2008 Annual Survey of violations of trade union rights - Togo
|Publisher||International Trade Union Confederation|
|Publication Date||20 November 2008|
|Cite as||International Trade Union Confederation, 2008 Annual Survey of violations of trade union rights - Togo, 20 November 2008, available at: http://www.refworld.org/docid/4c52ca69c.html [accessed 25 April 2014]|
|Disclaimer||This is not a UNHCR publication. UNHCR is not responsible for, nor does it necessarily endorse, its content. Any views expressed are solely those of the author or publisher and do not necessarily reflect those of UNHCR, the United Nations or its Member States.|
ILO Core Conventions Ratified: 29 – 87 – 98 – 100 – 105 – 111 – 138 – 182
In November, police prevented a demonstration by one of the ITUC's affiliates.
Trade union rights in law
New Labour Code – small improvements: Togo adopted a new Labour Code in December 2006. The 1974 Labour Code had been under revision since 1995 following an explicit request of the World Bank.
The 1974 Labour Code prevented foreign workers from holding leadership posts in trade unions, but under the new code migrant workers can take up such posts provided they are legally established in the country. The new code also specifically states that a person may join a union without the express permission of their spouse, which in practice improves the right of women to join unions. The protection of trade union representatives is strengthened through the provision that their dismissal must be approved by the labour inspector.
Existing rights: Workers have the right to join unions and to strike, apart from members of security services, fire workers and the police. Public sector health workers are allowed to join unions but not to strike.
Anti-union discrimination is prohibited.
Weaknesses: There is no provision protecting strikers against reprisal measures.
Nominally, the right to collective bargaining exists, but this is limited to a single nationwide agreement that must be negotiated and endorsed by representatives of the government as well as trade unions and employers. The agreement sets nationwide wage standards for all employees in the formal economy.
Export processing zones: The law provides exemptions from some provisions of the Labour Code for companies with export processing zone (EPZ) status, notably the regulations on hiring and firing. Employees of EPZ companies do not enjoy the same protection against anti-union discrimination as other workers. This matter has been raised repeatedly by the ILO Committee of Experts which has highlighted the need for workers in EPZ to benefit from trade union rights.
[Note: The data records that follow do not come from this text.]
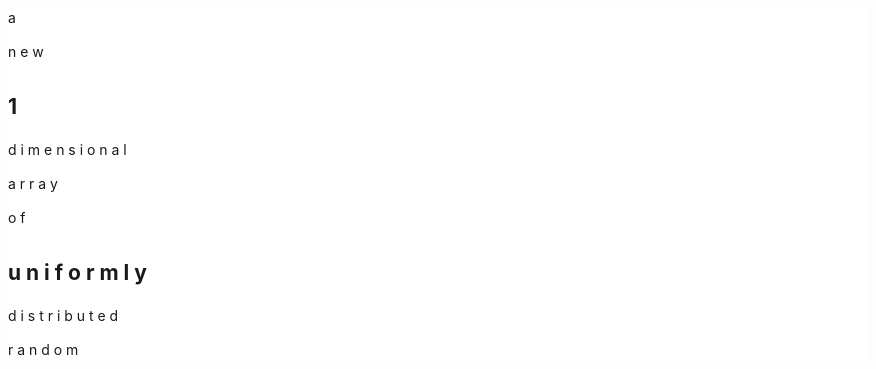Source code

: a
 
n
e
w
 
1
-
d
i
m
e
n
s
i
o
n
a
l
 
a
r
r
a
y
 
o
f
 
u
n
i
f
o
r
m
l
y
-
d
i
s
t
r
i
b
u
t
e
d
 
r
a
n
d
o
m
 
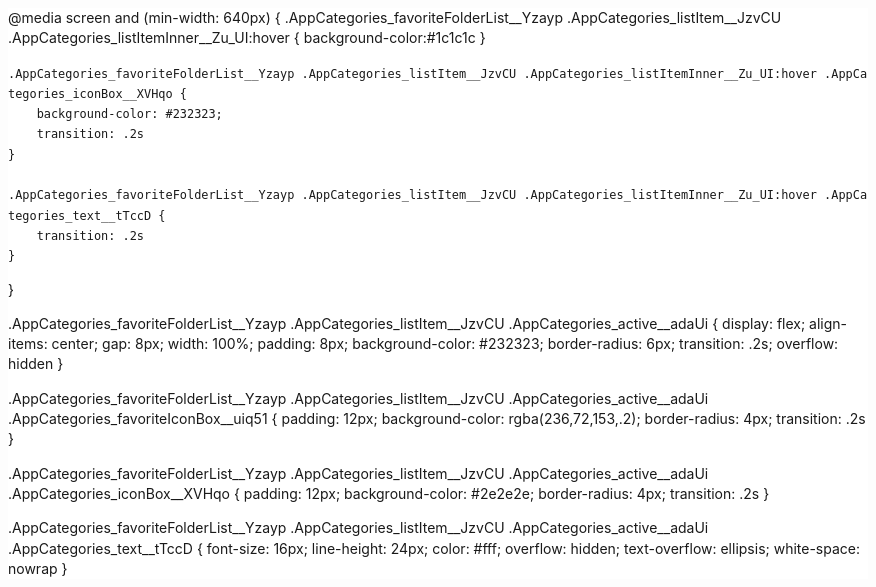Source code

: @media screen and (min-width: 640px) {
    .AppCategories_favoriteFolderList__Yzayp .AppCategories_listItem__JzvCU .AppCategories_listItemInner__Zu_UI:hover {
        background-color:#1c1c1c
    }

    .AppCategories_favoriteFolderList__Yzayp .AppCategories_listItem__JzvCU .AppCategories_listItemInner__Zu_UI:hover .AppCategories_iconBox__XVHqo {
        background-color: #232323;
        transition: .2s
    }

    .AppCategories_favoriteFolderList__Yzayp .AppCategories_listItem__JzvCU .AppCategories_listItemInner__Zu_UI:hover .AppCategories_text__tTccD {
        transition: .2s
    }
}

.AppCategories_favoriteFolderList__Yzayp .AppCategories_listItem__JzvCU .AppCategories_active__adaUi {
    display: flex;
    align-items: center;
    gap: 8px;
    width: 100%;
    padding: 8px;
    background-color: #232323;
    border-radius: 6px;
    transition: .2s;
    overflow: hidden
}

.AppCategories_favoriteFolderList__Yzayp .AppCategories_listItem__JzvCU .AppCategories_active__adaUi .AppCategories_favoriteIconBox__uiq51 {
    padding: 12px;
    background-color: rgba(236,72,153,.2);
    border-radius: 4px;
    transition: .2s
}

.AppCategories_favoriteFolderList__Yzayp .AppCategories_listItem__JzvCU .AppCategories_active__adaUi .AppCategories_iconBox__XVHqo {
    padding: 12px;
    background-color: #2e2e2e;
    border-radius: 4px;
    transition: .2s
}

.AppCategories_favoriteFolderList__Yzayp .AppCategories_listItem__JzvCU .AppCategories_active__adaUi .AppCategories_text__tTccD {
    font-size: 16px;
    line-height: 24px;
    color: #fff;
    overflow: hidden;
    text-overflow: ellipsis;
    white-space: nowrap
}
Trade union rights in practice and Violations in 2007
Background: The general elections in October, considered to have been free and fair by international observers, were won by the ruling People's Party ("Rassemblement du peuple togolais"). A few weeks later, the European Union announced the normalisation of its relations with Togo following 14 years of economic sanctions.
Some initial arrangements for social dialogue were made in 2006, after union centres had insisted that these were needed and threatened strikes. A protocol agreement had been signed and a National Social Dialogue Council set up, but there have been few developments since then.
On 8 September, in Lomé, police prevented the holding of a demonstration called by the Confédération syndicale des travailleurs du Togo (CSTT). The police occupied the CSTT head office, where the march was to start from, and square Anani Santos, where the meeting was to be held, thereby preventing the demonstration from being held. The CSTT had informed the competent authorities of its plan to hold the demonstration, in accordance with the legal requirements. The CSTT had never been informed that the demonstration was banned. For several months the unions had been threatening the government that they would organise protests, since several promises had not been held.
In general anti-union attitudes prevail in the EPZs, despite the prohibition of anti-union discrimination.